**TASK STATEMENT:**
In this exercise, every entry is to be transcribed exactly as written.

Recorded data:
========
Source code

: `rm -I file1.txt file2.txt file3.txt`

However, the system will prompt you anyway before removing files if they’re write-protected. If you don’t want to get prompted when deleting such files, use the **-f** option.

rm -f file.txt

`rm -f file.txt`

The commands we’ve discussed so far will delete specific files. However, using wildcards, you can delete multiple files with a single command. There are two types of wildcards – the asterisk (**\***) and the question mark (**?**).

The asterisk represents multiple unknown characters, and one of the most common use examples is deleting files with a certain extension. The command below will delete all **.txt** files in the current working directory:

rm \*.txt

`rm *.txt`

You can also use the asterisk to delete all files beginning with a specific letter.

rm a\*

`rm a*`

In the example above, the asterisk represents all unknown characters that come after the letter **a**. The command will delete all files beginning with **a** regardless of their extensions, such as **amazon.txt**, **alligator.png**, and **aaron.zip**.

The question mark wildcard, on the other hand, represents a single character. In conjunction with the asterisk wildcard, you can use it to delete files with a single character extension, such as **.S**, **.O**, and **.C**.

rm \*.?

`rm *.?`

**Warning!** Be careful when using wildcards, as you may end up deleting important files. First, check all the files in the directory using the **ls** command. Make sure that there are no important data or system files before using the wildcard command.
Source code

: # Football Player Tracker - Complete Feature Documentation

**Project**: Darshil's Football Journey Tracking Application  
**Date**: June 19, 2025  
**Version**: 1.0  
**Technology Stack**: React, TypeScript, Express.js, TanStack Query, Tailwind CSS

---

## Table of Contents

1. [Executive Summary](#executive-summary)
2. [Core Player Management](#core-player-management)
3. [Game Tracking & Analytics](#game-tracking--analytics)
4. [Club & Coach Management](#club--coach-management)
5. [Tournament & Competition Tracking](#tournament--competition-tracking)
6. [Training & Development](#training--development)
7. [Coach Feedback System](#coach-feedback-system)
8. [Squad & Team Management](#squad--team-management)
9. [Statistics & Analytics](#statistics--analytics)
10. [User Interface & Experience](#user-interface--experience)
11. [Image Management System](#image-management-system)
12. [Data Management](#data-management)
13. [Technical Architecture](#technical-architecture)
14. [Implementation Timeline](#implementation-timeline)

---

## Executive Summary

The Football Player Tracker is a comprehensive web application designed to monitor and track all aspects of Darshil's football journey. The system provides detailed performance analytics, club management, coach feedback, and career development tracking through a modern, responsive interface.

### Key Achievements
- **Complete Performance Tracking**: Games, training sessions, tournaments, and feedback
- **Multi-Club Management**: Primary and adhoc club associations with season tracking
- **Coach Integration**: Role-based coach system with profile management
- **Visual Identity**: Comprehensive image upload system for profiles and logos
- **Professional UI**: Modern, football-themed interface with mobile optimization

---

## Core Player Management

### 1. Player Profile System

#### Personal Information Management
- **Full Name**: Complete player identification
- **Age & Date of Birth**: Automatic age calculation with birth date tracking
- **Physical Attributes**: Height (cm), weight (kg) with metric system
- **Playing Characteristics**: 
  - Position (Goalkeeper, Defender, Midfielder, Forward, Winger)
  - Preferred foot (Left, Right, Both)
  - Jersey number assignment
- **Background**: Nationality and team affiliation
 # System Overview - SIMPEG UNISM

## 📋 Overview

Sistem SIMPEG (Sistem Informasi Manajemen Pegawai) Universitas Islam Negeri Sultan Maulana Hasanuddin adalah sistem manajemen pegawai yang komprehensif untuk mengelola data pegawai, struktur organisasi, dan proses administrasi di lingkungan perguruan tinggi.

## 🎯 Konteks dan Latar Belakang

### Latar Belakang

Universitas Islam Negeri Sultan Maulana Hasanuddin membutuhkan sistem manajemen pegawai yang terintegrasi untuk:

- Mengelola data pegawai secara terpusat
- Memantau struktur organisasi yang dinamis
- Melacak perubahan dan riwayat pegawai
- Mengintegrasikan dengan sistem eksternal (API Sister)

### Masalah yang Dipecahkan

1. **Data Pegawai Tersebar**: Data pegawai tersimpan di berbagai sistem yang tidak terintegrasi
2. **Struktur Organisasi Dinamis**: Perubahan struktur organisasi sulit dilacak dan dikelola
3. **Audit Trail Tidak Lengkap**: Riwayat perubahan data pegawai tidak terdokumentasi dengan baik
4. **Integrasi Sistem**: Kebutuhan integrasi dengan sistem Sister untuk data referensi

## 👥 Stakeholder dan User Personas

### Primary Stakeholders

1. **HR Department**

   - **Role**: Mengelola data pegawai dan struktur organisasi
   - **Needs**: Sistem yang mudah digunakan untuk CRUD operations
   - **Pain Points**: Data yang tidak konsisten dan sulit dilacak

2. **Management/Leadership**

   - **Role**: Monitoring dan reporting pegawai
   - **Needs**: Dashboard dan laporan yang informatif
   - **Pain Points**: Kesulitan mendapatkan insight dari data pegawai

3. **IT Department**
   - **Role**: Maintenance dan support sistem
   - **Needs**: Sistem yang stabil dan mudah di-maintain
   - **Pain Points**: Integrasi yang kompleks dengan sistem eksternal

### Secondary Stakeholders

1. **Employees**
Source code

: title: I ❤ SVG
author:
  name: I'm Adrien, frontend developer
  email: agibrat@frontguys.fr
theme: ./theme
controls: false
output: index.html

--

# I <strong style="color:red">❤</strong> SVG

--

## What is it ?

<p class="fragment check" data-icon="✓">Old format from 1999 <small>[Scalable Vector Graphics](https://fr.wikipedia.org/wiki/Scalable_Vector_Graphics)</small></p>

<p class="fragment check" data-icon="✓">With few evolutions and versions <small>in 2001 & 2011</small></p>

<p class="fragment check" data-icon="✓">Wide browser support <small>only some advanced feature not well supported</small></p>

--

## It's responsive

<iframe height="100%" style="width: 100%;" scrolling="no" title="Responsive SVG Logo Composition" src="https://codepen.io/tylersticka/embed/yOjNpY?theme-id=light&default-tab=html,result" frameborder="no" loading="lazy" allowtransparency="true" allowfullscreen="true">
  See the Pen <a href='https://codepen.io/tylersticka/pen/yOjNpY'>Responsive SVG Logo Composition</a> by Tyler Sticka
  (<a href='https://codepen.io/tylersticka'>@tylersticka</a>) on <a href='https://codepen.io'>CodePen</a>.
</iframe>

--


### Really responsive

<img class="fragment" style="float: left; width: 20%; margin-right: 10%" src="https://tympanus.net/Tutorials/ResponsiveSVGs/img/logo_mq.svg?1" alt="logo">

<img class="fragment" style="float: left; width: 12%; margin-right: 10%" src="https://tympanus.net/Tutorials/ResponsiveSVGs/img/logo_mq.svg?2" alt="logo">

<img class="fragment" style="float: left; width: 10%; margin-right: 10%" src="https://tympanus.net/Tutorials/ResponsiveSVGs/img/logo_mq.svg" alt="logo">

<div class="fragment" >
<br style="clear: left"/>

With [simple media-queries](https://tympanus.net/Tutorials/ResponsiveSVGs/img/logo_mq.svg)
========
**ANSWER AREA:**
Source code

: `rm -I file1.txt file2.txt file3.txt`

However, the system will prompt you anyway before removing files if they’re write-protected. If you don’t want to get prompted when deleting such files, use the **-f** option.

rm -f file.txt

`rm -f file.txt`

The commands we’ve discussed so far will delete specific files. However, using wildcards, you can delete multiple files with a single command. There are two types of wildcards – the asterisk (**\***) and the question mark (**?**).

The asterisk represents multiple unknown characters, and one of the most common use examples is deleting files with a certain extension. The command below will delete all **.txt** files in the current working directory:

rm \*.txt

`rm *.txt`

You can also use the asterisk to delete all files beginning with a specific letter.

rm a\*

`rm a*`

In the example above, the asterisk represents all unknown characters that come after the letter **a**. The command will delete all files beginning with **a** regardless of their extensions, such as **amazon.txt**, **alligator.png**, and **aaron.zip**.

The question mark wildcard, on the other hand, represents a single character. In conjunction with the asterisk wildcard, you can use it to delete files with a single character extension, such as **.S**, **.O**, and **.C**.

rm \*.?

`rm *.?`

**Warning!** Be careful when using wildcards, as you may end up deleting important files. First, check all the files in the directory using the **ls** command. Make sure that there are no important data or system files before using the wildcard command.
Source code

: # Football Player Tracker - Complete Feature Documentation

**Project**: Darshil's Football Journey Tracking Application  
**Date**: June 19, 2025  
**Version**: 1.0  
**Technology Stack**: React, TypeScript, Express.js, TanStack Query, Tailwind CSS

---

## Table of Contents

1. [Executive Summary](#executive-summary)
2. [Core Player Management](#core-player-management)
3. [Game Tracking & Analytics](#game-tracking--analytics)
4. [Club & Coach Management](#club--coach-management)
5. [Tournament & Competition Tracking](#tournament--competition-tracking)
6. [Training & Development](#training--development)
7. [Coach Feedback System](#coach-feedback-system)
8. [Squad & Team Management](#squad--team-management)
9. [Statistics & Analytics](#statistics--analytics)
10. [User Interface & Experience](#user-interface--experience)
11. [Image Management System](#image-management-system)
12. [Data Management](#data-management)
13. [Technical Architecture](#technical-architecture)
14. [Implementation Timeline](#implementation-timeline)

---

## Executive Summary

The Football Player Tracker is a comprehensive web application designed to monitor and track all aspects of Darshil's football journey. The system provides detailed performance analytics, club management, coach feedback, and career development tracking through a modern, responsive interface.

### Key Achievements
- **Complete Performance Tracking**: Games, training sessions, tournaments, and feedback
- **Multi-Club Management**: Primary and adhoc club associations with season tracking
- **Coach Integration**: Role-based coach system with profile management
- **Visual Identity**: Comprehensive image upload system for profiles and logos
- **Professional UI**: Modern, football-themed interface with mobile optimization

---

## Core Player Management

### 1. Player Profile System

#### Personal Information Management
- **Full Name**: Complete player identification
- **Age & Date of Birth**: Automatic age calculation with birth date tracking
- **Physical Attributes**: Height (cm), weight (kg) with metric system
- **Playing Characteristics**: 
  - Position (Goalkeeper, Defender, Midfielder, Forward, Winger)
  - Preferred foot (Left, Right, Both)
  - Jersey number assignment
- **Background**: Nationality and team affiliation
 # System Overview - SIMPEG UNISM

## 📋 Overview

Sistem SIMPEG (Sistem Informasi Manajemen Pegawai) Universitas Islam Negeri Sultan Maulana Hasanuddin adalah sistem manajemen pegawai yang komprehensif untuk mengelola data pegawai, struktur organisasi, dan proses administrasi di lingkungan perguruan tinggi.

## 🎯 Konteks dan Latar Belakang

### Latar Belakang

Universitas Islam Negeri Sultan Maulana Hasanuddin membutuhkan sistem manajemen pegawai yang terintegrasi untuk:

- Mengelola data pegawai secara terpusat
- Memantau struktur organisasi yang dinamis
- Melacak perubahan dan riwayat pegawai
- Mengintegrasikan dengan sistem eksternal (API Sister)

### Masalah yang Dipecahkan

1. **Data Pegawai Tersebar**: Data pegawai tersimpan di berbagai sistem yang tidak terintegrasi
2. **Struktur Organisasi Dinamis**: Perubahan struktur organisasi sulit dilacak dan dikelola
3. **Audit Trail Tidak Lengkap**: Riwayat perubahan data pegawai tidak terdokumentasi dengan baik
4. **Integrasi Sistem**: Kebutuhan integrasi dengan sistem Sister untuk data referensi

## 👥 Stakeholder dan User Personas

### Primary Stakeholders

1. **HR Department**

   - **Role**: Mengelola data pegawai dan struktur organisasi
   - **Needs**: Sistem yang mudah digunakan untuk CRUD operations
   - **Pain Points**: Data yang tidak konsisten dan sulit dilacak

2. **Management/Leadership**

   - **Role**: Monitoring dan reporting pegawai
   - **Needs**: Dashboard dan laporan yang informatif
   - **Pain Points**: Kesulitan mendapatkan insight dari data pegawai

3. **IT Department**
   - **Role**: Maintenance dan support sistem
   - **Needs**: Sistem yang stabil dan mudah di-maintain
   - **Pain Points**: Integrasi yang kompleks dengan sistem eksternal

### Secondary Stakeholders

1. **Employees**
Source code

: title: I ❤ SVG
author:
  name: I'm Adrien, frontend developer
  email: agibrat@frontguys.fr
theme: ./theme
controls: false
output: index.html

--

# I <strong style="color:red">❤</strong> SVG

--

## What is it ?

<p class="fragment check" data-icon="✓">Old format from 1999 <small>[Scalable Vector Graphics](https://fr.wikipedia.org/wiki/Scalable_Vector_Graphics)</small></p>

<p class="fragment check" data-icon="✓">With few evolutions and versions <small>in 2001 & 2011</small></p>

<p class="fragment check" data-icon="✓">Wide browser support <small>only some advanced feature not well supported</small></p>

--

## It's responsive

<iframe height="100%" style="width: 100%;" scrolling="no" title="Responsive SVG Logo Composition" src="https://codepen.io/tylersticka/embed/yOjNpY?theme-id=light&default-tab=html,result" frameborder="no" loading="lazy" allowtransparency="true" allowfullscreen="true">
  See the Pen <a href='https://codepen.io/tylersticka/pen/yOjNpY'>Responsive SVG Logo Composition</a> by Tyler Sticka
  (<a href='https://codepen.io/tylersticka'>@tylersticka</a>) on <a href='https://codepen.io'>CodePen</a>.
</iframe>

--


### Really responsive

<img class="fragment" style="float: left; width: 20%; margin-right: 10%" src="https://tympanus.net/Tutorials/ResponsiveSVGs/img/logo_mq.svg?1" alt="logo">

<img class="fragment" style="float: left; width: 12%; margin-right: 10%" src="https://tympanus.net/Tutorials/ResponsiveSVGs/img/logo_mq.svg?2" alt="logo">

<img class="fragment" style="float: left; width: 10%; margin-right: 10%" src="https://tympanus.net/Tutorials/ResponsiveSVGs/img/logo_mq.svg" alt="logo">

<div class="fragment" >
<br style="clear: left"/>

With [simple media-queries](https://tympanus.net/Tutorials/ResponsiveSVGs/img/logo_mq.svg)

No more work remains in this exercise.